*TASK DESCRIPTION*
In the entries below, find the line with "exposure_s: 1/400" and the line with "focal_mm: 12". Reproduce those two lines and every line between them exactly, and nothing more.

*STORED DATA*
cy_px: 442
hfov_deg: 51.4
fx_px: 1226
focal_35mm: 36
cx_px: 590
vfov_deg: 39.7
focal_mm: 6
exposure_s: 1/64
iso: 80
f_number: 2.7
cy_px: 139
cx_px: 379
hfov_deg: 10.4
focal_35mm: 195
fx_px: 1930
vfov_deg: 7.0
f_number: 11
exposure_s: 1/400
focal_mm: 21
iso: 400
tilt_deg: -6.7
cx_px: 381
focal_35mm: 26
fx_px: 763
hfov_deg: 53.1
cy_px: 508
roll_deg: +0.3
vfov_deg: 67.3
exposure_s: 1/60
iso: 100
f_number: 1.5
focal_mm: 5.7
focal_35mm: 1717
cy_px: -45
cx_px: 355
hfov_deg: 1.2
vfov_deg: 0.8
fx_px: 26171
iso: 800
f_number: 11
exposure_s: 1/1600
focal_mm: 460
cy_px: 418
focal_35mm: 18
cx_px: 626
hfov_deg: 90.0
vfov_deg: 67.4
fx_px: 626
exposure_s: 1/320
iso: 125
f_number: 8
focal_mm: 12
* * *
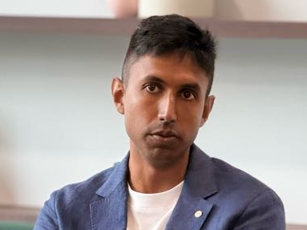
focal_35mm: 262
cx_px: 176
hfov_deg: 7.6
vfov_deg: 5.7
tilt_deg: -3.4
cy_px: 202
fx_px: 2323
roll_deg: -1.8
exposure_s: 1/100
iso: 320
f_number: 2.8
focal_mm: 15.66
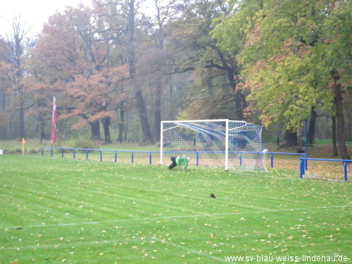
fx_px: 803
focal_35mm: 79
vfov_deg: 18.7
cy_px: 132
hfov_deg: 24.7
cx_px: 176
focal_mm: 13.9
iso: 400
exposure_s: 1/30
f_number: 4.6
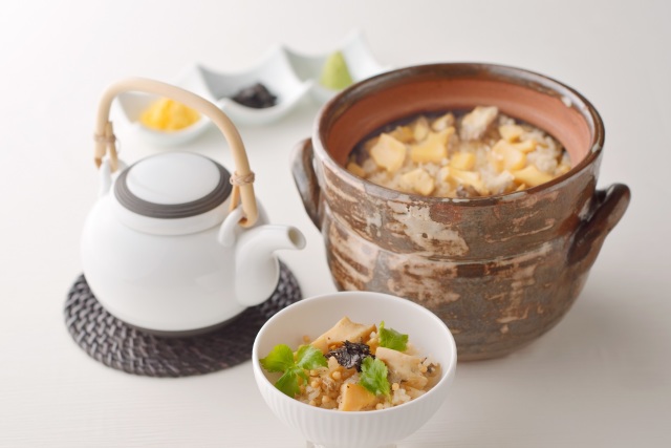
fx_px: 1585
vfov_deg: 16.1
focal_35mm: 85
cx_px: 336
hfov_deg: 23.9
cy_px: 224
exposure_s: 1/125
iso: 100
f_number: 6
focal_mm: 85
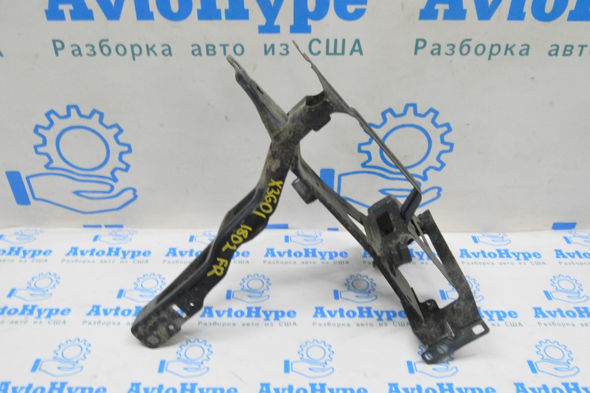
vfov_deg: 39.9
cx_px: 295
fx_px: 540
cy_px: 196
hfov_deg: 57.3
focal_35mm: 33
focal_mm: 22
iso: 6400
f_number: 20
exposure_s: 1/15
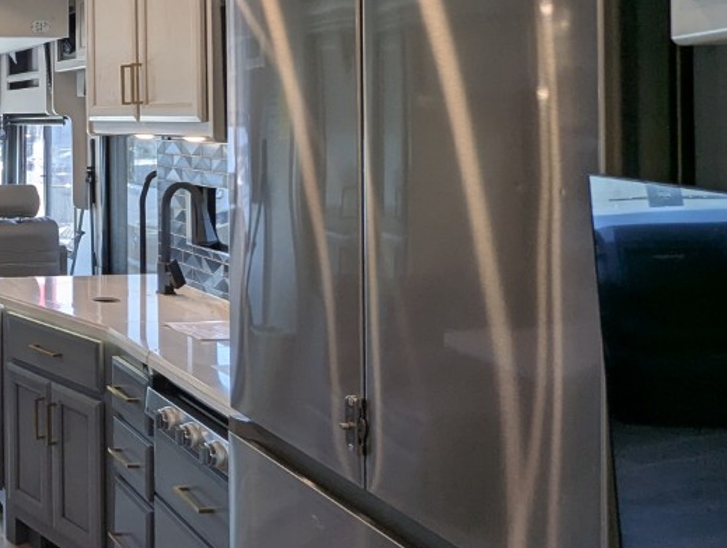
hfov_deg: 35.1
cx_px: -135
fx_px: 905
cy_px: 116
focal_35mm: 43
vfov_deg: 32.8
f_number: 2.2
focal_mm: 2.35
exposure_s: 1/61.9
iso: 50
--
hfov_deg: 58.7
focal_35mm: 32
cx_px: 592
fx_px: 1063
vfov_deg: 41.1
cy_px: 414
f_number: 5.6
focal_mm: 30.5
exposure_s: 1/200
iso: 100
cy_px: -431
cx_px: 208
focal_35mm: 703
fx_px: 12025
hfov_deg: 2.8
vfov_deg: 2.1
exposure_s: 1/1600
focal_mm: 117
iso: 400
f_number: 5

*RESULT FOR THIS TASK*
exposure_s: 1/400
focal_mm: 21
iso: 400
tilt_deg: -6.7
cx_px: 381
focal_35mm: 26
fx_px: 763
hfov_deg: 53.1
cy_px: 508
roll_deg: +0.3
vfov_deg: 67.3
exposure_s: 1/60
iso: 100
f_number: 1.5
focal_mm: 5.7
focal_35mm: 1717
cy_px: -45
cx_px: 355
hfov_deg: 1.2
vfov_deg: 0.8
fx_px: 26171
iso: 800
f_number: 11
exposure_s: 1/1600
focal_mm: 460
cy_px: 418
focal_35mm: 18
cx_px: 626
hfov_deg: 90.0
vfov_deg: 67.4
fx_px: 626
exposure_s: 1/320
iso: 125
f_number: 8
focal_mm: 12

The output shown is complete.